Twenty-nine women were murdered by men in Turkey in August, while another 28 were found dead under suspicious circumstances, according to a statement released on Thursday by the We Will Stop Femicide Platform.
The platform said three women were killed for attempting to make decisions about their own lives, such as filing for divorce, rejecting reconciliation, refusing marriage or ending a relationship. Seven women were murdered due to financial disputes, and one woman was allegedly killed out of misogynistic hatred. The motives behind 18 of the murders could not be established.
The report noted that 65 percent of the women were killed by a male family member and that 74 percent of the murders took place in the victims’ own homes. Nearly half of the women, 48 percent, were killed with firearms.
Founded in 2010 and formally registered as an association in 2012, the We Will Stop Femicide Platform has consistently documented gender-based violence in Turkey.
The platform emphasized that impunity remains the most acute injustice in femicide cases. Perpetrators are often never prosecuted, are acquitted in court or are protected by fabricated claims that the women died by suicide. This entrenched climate of impunity, the group warned, paves the way for further femicides and emboldens perpetrators.
Femicides and violence against women are serious problems in Turkey, where women are killed, raped or beaten every day.

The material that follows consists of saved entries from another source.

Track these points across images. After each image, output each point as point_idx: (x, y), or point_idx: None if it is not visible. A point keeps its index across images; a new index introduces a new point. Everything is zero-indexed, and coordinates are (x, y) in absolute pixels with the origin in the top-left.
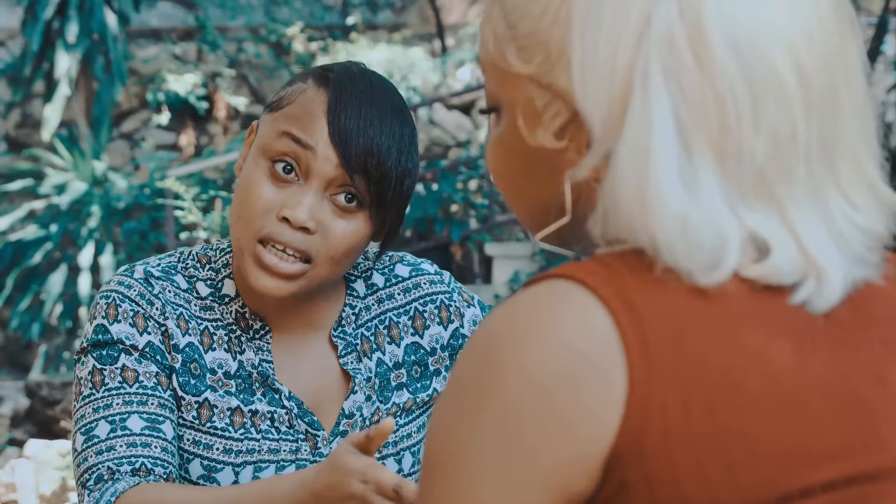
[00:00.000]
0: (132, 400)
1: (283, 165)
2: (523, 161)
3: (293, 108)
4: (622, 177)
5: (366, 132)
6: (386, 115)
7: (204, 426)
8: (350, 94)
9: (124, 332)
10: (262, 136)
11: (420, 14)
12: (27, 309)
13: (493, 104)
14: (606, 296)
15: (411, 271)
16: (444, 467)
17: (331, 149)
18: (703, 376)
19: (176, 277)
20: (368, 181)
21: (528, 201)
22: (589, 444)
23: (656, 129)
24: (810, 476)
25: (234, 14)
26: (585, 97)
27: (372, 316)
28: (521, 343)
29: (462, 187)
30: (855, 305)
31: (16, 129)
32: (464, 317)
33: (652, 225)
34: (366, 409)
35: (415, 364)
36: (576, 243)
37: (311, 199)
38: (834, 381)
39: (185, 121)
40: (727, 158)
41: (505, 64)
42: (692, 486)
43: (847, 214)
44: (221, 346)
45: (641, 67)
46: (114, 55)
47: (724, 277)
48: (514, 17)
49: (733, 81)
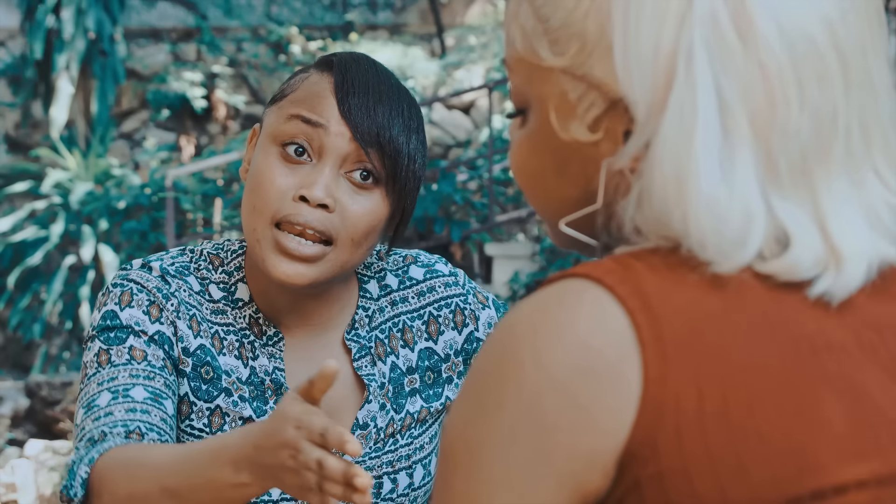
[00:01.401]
0: (139, 374)
1: (295, 148)
2: (555, 157)
3: (299, 94)
4: (661, 160)
5: (375, 108)
6: (392, 93)
7: (214, 434)
8: (355, 73)
9: (135, 318)
10: (269, 125)
11: (420, 14)
12: (27, 309)
13: (521, 104)
14: (623, 294)
15: (426, 273)
16: (461, 462)
17: (342, 124)
18: (718, 375)
19: (189, 278)
20: (382, 155)
21: (556, 198)
22: (604, 440)
23: (700, 110)
24: (822, 479)
25: (234, 14)
26: (630, 83)
27: (385, 318)
28: (539, 340)
29: (462, 187)
30: (877, 293)
31: (16, 130)
32: (479, 319)
33: (685, 206)
34: (380, 419)
35: (428, 370)
36: (598, 233)
37: (327, 177)
38: (848, 382)
39: (184, 121)
40: (772, 138)
41: (536, 59)
42: (704, 484)
43: (882, 195)
44: (232, 353)
45: (685, 48)
46: (110, 54)
47: (745, 262)
48: (545, 10)
49: (779, 57)
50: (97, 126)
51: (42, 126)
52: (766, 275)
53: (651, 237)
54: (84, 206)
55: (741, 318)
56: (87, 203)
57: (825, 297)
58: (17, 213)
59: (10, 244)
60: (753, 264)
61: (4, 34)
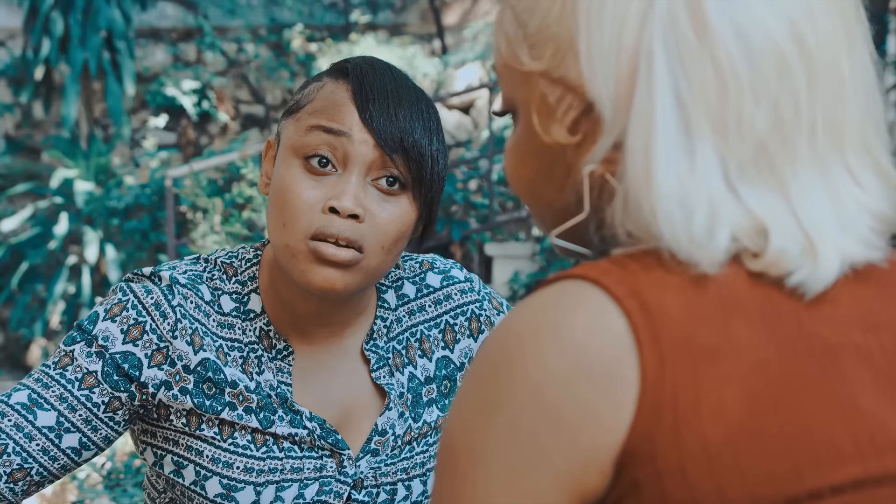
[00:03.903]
0: (66, 398)
1: (319, 159)
2: (540, 160)
3: (316, 104)
4: (632, 158)
5: (396, 113)
6: (411, 97)
7: (225, 442)
8: (372, 79)
9: (106, 333)
10: (289, 138)
11: (420, 14)
12: (28, 308)
13: (509, 108)
14: (620, 295)
15: (442, 280)
16: (461, 462)
17: (365, 132)
18: (715, 374)
19: (201, 287)
20: (407, 160)
21: (545, 203)
22: (603, 440)
23: (658, 106)
24: (819, 478)
25: (234, 14)
26: (594, 82)
27: (403, 329)
28: (537, 341)
29: (462, 187)
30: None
31: (16, 130)
32: (494, 325)
33: (653, 202)
34: (398, 427)
35: (445, 379)
36: (592, 241)
37: (354, 187)
38: (844, 381)
39: (184, 121)
40: (727, 131)
41: (518, 64)
42: (702, 484)
43: (854, 195)
44: (237, 367)
45: (646, 46)
46: (122, 54)
47: (720, 254)
48: (524, 16)
49: (731, 51)
50: (114, 125)
51: (42, 126)
52: (759, 272)
53: (643, 239)
54: (86, 205)
55: (737, 318)
56: (89, 203)
57: (800, 288)
58: (20, 213)
59: (11, 244)
60: (746, 262)
61: (4, 34)
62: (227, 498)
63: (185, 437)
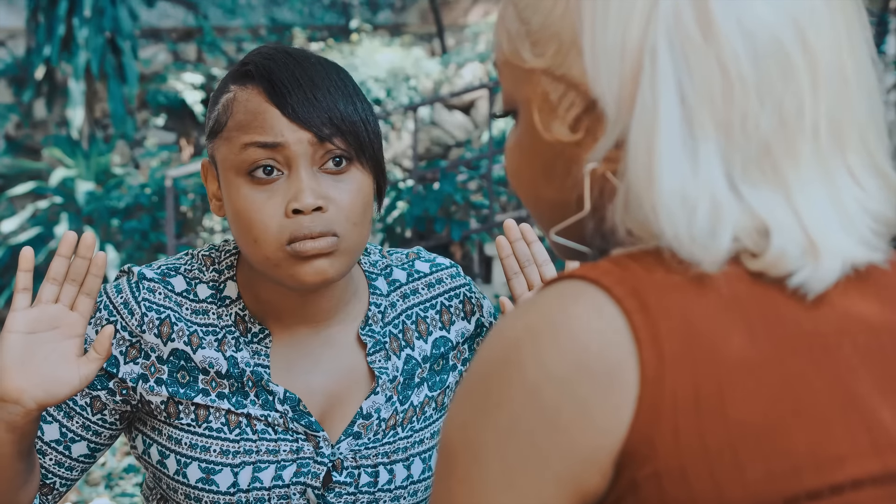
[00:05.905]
0: (61, 407)
1: (262, 169)
2: (541, 159)
3: (238, 118)
4: (634, 156)
5: (315, 95)
6: (320, 71)
7: (200, 427)
8: (278, 72)
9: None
10: (225, 158)
11: (420, 14)
12: None
13: (510, 106)
14: (620, 295)
15: (431, 266)
16: (460, 461)
17: (295, 128)
18: (715, 373)
19: (175, 279)
20: (343, 134)
21: (546, 201)
22: (602, 440)
23: (662, 105)
24: (818, 478)
25: (234, 14)
26: (598, 80)
27: (398, 312)
28: (537, 341)
29: (462, 187)
30: (862, 292)
31: (17, 130)
32: (483, 308)
33: (655, 201)
34: (384, 411)
35: (440, 357)
36: (592, 239)
37: (307, 181)
38: (843, 380)
39: (184, 121)
40: (731, 131)
41: (520, 61)
42: (701, 484)
43: (856, 196)
44: (212, 348)
45: (650, 45)
46: (126, 54)
47: (722, 254)
48: (526, 13)
49: (737, 52)
50: (116, 125)
51: (43, 126)
52: (759, 272)
53: (644, 238)
54: (86, 205)
55: (737, 317)
56: (89, 203)
57: (801, 288)
58: (20, 213)
59: (11, 245)
60: (745, 262)
61: (4, 34)
62: (207, 482)
63: (166, 428)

Critics say the main reason behind the situation is the policies of the Justice and Development Party (AKP) government, which protects violent and abusive men by affording them impunity.
This criticism intensified following Turkey’s controversial withdrawal from the Council of Europe Convention on Preventing and Combating Violence against Women and Domestic Violence, known as the Istanbul Convention.

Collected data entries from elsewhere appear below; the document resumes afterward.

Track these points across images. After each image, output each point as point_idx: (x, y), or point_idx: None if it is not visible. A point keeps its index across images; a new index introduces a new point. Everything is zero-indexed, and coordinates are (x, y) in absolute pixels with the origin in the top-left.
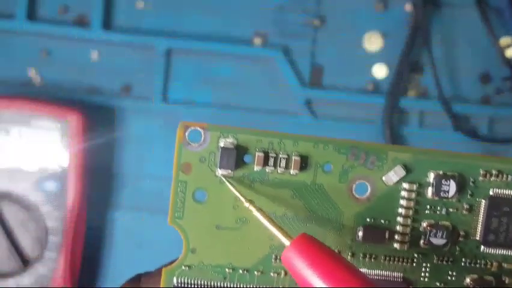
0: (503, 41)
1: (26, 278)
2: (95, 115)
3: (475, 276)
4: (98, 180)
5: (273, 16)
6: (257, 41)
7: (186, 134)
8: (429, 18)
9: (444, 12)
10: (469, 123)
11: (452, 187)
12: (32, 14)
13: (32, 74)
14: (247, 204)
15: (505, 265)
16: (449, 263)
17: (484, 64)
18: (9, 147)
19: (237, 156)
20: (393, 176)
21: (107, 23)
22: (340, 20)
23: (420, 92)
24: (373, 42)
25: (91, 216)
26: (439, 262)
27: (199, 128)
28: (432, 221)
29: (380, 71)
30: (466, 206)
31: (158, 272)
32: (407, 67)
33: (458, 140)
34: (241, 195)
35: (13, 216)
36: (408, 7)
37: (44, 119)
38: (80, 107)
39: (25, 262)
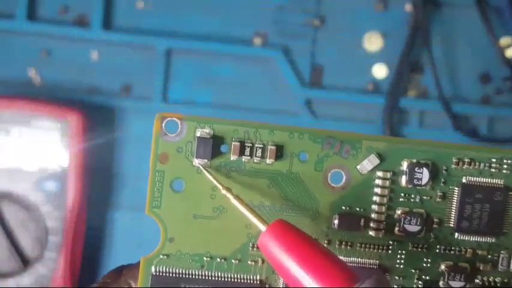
0: (503, 41)
1: (26, 278)
2: (95, 115)
3: (450, 263)
4: (98, 180)
5: (273, 16)
6: (257, 41)
7: (163, 124)
8: (429, 18)
9: (444, 12)
10: (469, 123)
11: (425, 175)
12: (32, 14)
13: (32, 74)
14: (224, 192)
15: (479, 252)
16: (424, 249)
17: (484, 64)
18: (9, 147)
19: (214, 145)
20: (367, 164)
21: (107, 23)
22: (340, 20)
23: (420, 92)
24: (373, 42)
25: (91, 216)
26: (414, 249)
27: (175, 119)
28: (407, 209)
29: (380, 71)
30: (439, 194)
31: (139, 263)
32: (407, 67)
33: (458, 140)
34: (219, 183)
35: (13, 216)
36: (408, 7)
37: (44, 119)
38: (80, 107)
39: (25, 262)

The convention is an international accord designed to protect women’s rights and prevent domestic violence in societies and was opened to the signature of member countries of the council in 2011.

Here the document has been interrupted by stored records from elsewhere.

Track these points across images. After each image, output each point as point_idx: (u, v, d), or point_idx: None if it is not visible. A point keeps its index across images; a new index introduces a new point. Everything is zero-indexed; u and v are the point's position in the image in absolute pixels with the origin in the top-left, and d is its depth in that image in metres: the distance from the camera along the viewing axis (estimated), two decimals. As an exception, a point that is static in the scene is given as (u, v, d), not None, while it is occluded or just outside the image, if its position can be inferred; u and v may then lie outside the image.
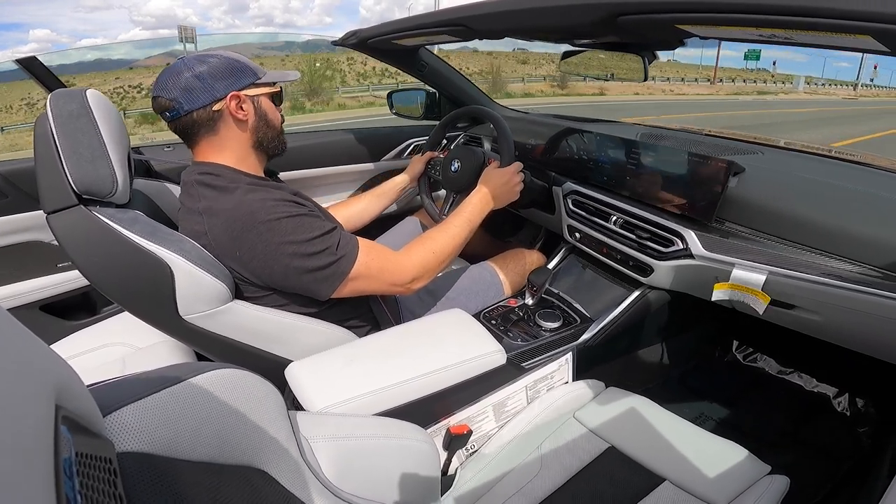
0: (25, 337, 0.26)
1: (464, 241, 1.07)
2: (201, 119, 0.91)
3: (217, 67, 0.90)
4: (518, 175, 1.17)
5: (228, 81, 0.91)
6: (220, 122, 0.92)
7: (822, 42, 0.61)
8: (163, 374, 0.42)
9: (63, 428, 0.25)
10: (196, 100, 0.89)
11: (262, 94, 0.96)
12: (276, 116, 1.01)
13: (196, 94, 0.89)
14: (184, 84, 0.88)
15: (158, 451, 0.37)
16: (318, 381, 0.83)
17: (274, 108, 1.00)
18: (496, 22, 1.00)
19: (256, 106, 0.95)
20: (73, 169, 0.83)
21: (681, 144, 1.19)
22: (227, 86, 0.91)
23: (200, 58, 0.91)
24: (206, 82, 0.89)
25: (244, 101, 0.92)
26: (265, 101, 0.97)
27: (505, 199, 1.16)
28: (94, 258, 0.86)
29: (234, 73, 0.92)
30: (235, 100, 0.91)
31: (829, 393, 1.37)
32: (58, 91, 0.88)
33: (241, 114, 0.93)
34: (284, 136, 1.05)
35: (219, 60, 0.91)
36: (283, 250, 0.87)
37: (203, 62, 0.90)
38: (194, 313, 0.90)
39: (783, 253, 0.87)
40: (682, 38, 0.80)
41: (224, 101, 0.91)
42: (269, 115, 0.98)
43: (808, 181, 1.01)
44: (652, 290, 1.15)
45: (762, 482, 0.80)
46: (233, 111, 0.92)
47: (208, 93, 0.89)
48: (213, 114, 0.91)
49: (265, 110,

Despite opposition from the international community and women’s rights groups, Turkish President Recep Tayyip Erdoğan issued a decree in March 2021 that pulled the country out of the international treaty, which requires governments to adopt legislation prosecuting perpetrators of domestic violence and similar abuse as well as marital rape and female genital mutilation.
Erdoğan claimed the treaty had been “hijacked by a group of people attempting to normalize homosexuality,” which he said was “incompatible” with Turkey’s “social and family values.”
Turkey officially withdrew from the convention on July 1, 2021.
Turkey was ranked 127th out of 146 countries with respect to inequalities between men and women in the World Economic Forum’s (WEF) Global Gender Gap Report 2024.